For addicts, however, having your addiction classified as a disease is both demoralizing and incorrectly describes what is happening in the brain. To understand that addiction is a powerful (and extreme) result of desire helps addicts understand what is happening and how to change it in order to kick the addiction.

Lewis shows how the brain's neuroplasticity--the ability of the brain to change and evolve and then stabilize into particular pathways, only to evolve again when needed--is both the  culprit and the savior for addiction. He lays out in layman's terms the process of how habits are formed: the neural pathways getting reinforced, the synapses building and multiplying, and the dopamine cascade that helps create that rut of habit. He describes the parts of the brain that are involved in both habit and addiction and how they work together. It soon becomes obvious that addiction is an extreme result of the stabilizing of particular habits, and the brain responds to cues surrounding the anticipation of the substance or behavior.

Lewis introduces us to five different people who have eventually kicked their addictions of choice (including one with an eating disorder). While each person and case is unique, there are underlying similarities. One similarity is that the root psychological cause of addiction is a sensation of suppression or lack, usually formed in childhood or early adolescence. The addiction, then, attempts to fill that hole. When the root cause is unearthed, examined, and understood by the addict, the need for the substance automatically begins to lessen as the former addict rewires the synaptic pathways into new habits with different cues and different results.

Lewis shows how impulsivity hardens into compulsivity as the brain is wired into a certain pathway as the addiction takes hold. Even as the addict loathes the addiction (or loves it, which is also the case), he cannot help himself from obsessing and planning the next fix. This is compulsivity. Addiction is the twin sister to OCD.

I won't go into all the biological points Lewis makes--and he makes them extremely well in a manner that any person can understand and enjoy--but his main argument is that you cannot classify the brain as diseased when it is merely doing exactly what it is designed to do. Instead, once you understand what is happening, you use the brain's natural neuroplasticity to make needed changes.

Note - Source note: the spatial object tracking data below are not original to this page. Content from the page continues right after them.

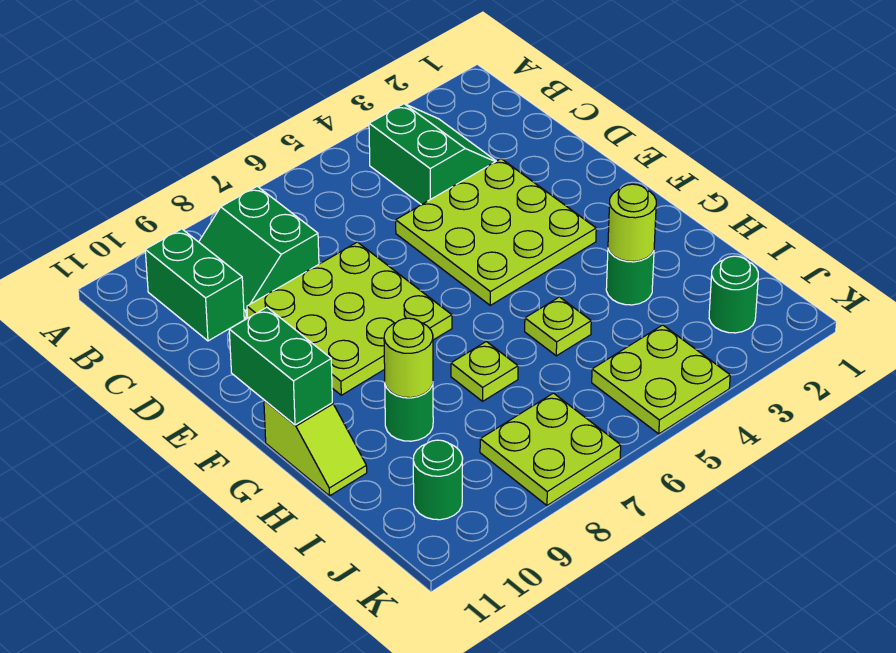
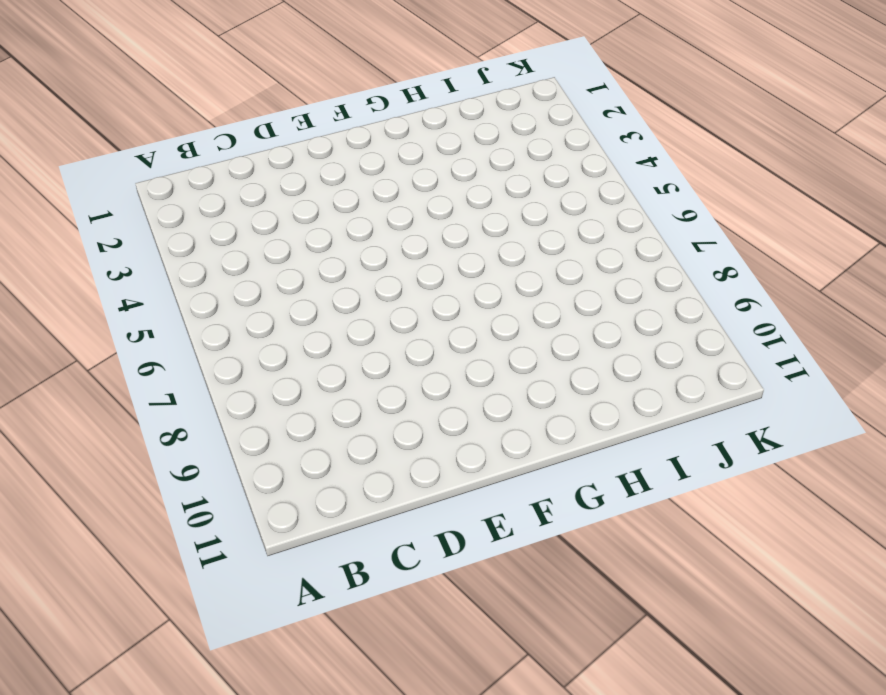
none -> green 2x2 slope [369,104,496,205]
none -> green 2x2 slope [199,186,319,319]
none -> green 1x2 brick [145,229,244,341]

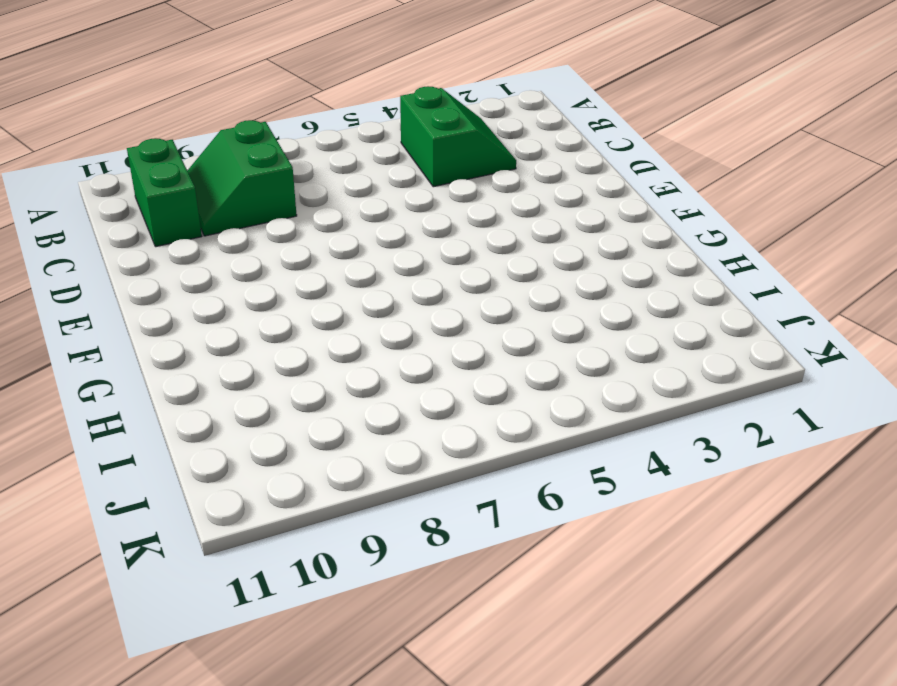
none -> lime 3x3 plate [396,159,596,305]
none -> lime 3x3 plate [247,242,452,395]
none -> lime 1x2 slope [264,400,367,496]

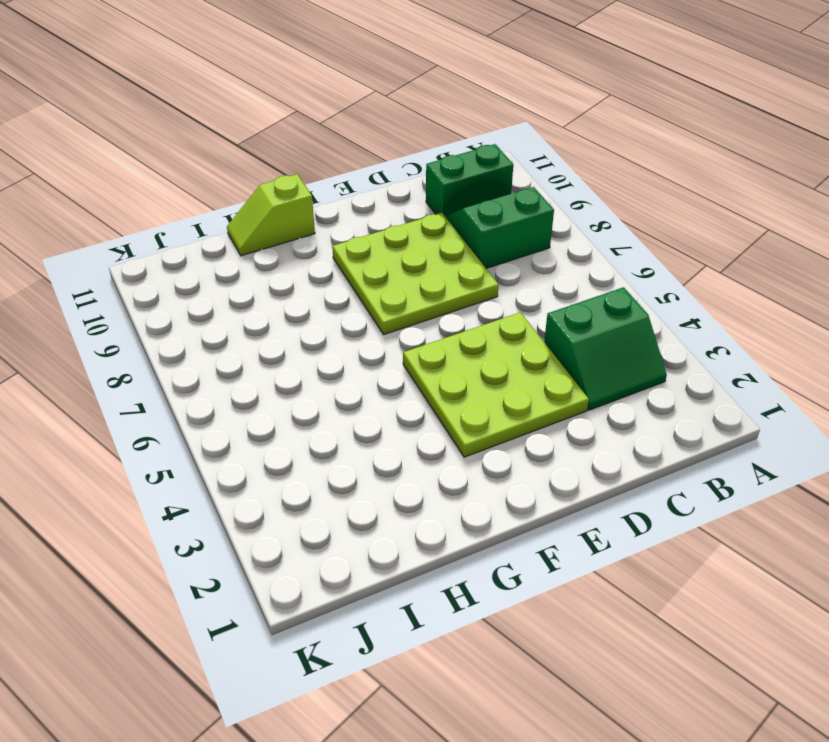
none -> green 1x1 round brick [606,249,654,305]
none -> lime 1x1 plate [525,297,591,356]
none -> lime 1x1 plate [451,341,518,401]

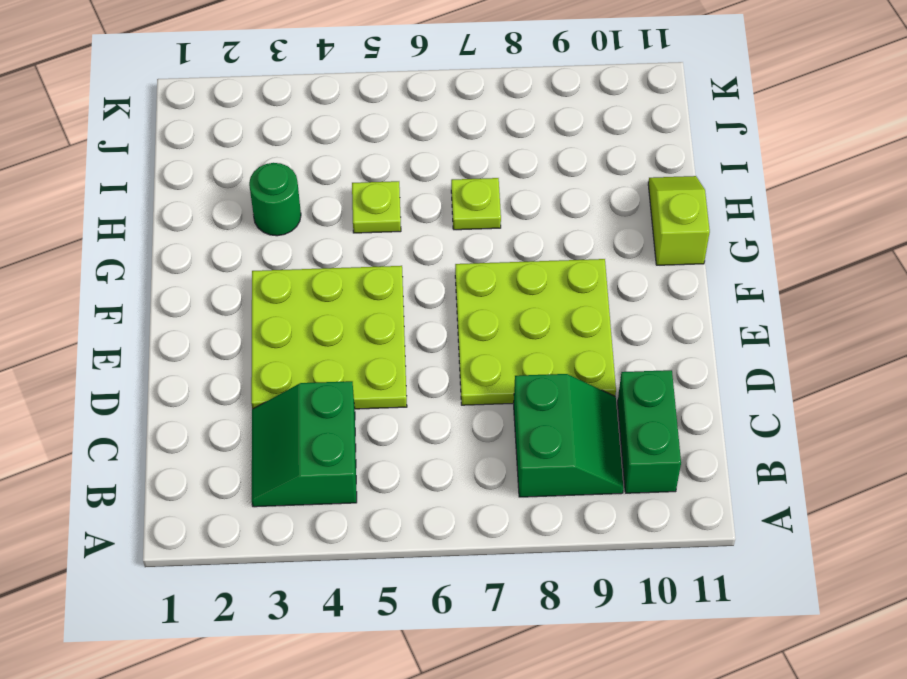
none -> green 1x1 round brick [385,385,433,441]
none -> green 1x1 round brick [709,256,758,333]
none -> lime 2x2 plate [592,325,730,434]

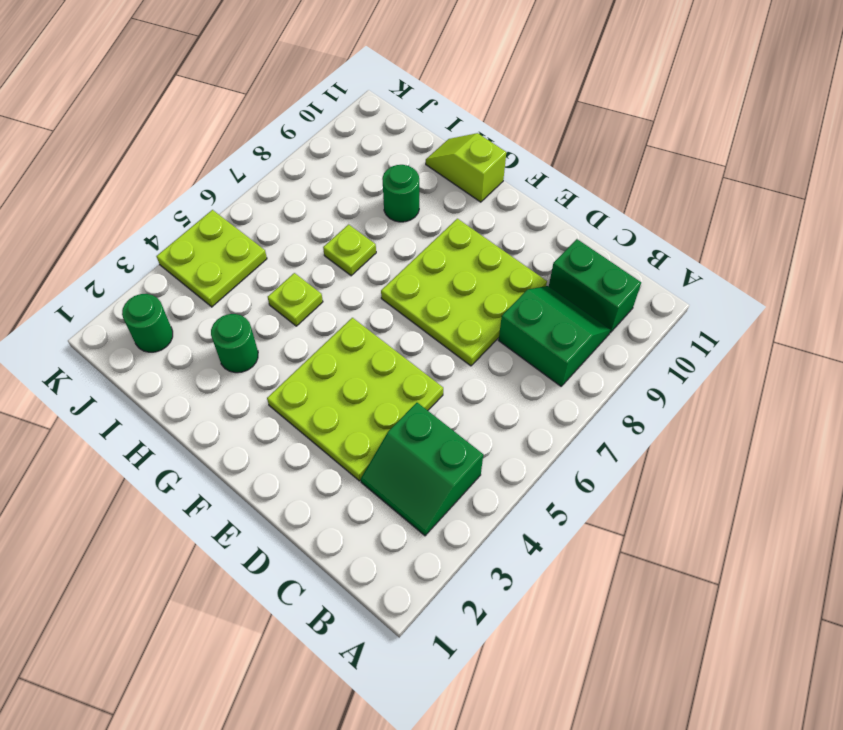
none -> lime 2x2 plate [480,393,621,505]
none -> green 1x1 round brick [413,440,463,520]
none -> green 1x2 brick [229,307,332,425]

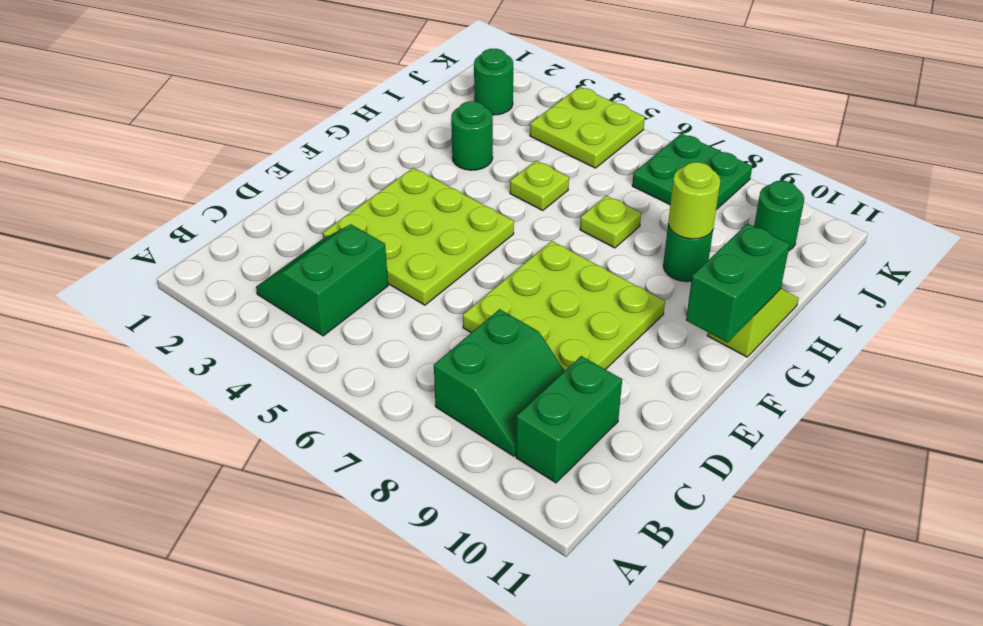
green 2x2 plate [632,133,752,210] -> lime 2x2 plate [480,393,621,505]
none -> lime 1x1 round brick [608,184,656,261]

I loved this book. It was an absolute page-turner. If you know an addict or are one yourself, this book will give you tremendous hope. Boyd K. Packer, late elder in the LDS church, said, "True doctrine, understood, changes attitudes and behavior. The study of doctrines of the gospel will improve behavior quicker than a study of behavior will improve behavior." In this case, studying the principles of how the brain actually works will help addicts and their loved ones more effectively work to change behavior. I'm not an addict, but I saw excellent applications for this knowledge in my own life. I've read many books on habits and how to change them (the study of behavior), but the study of true doctrine of how the brain works has done more for my desire and ability to change bad habits into good ones than all of those books combined.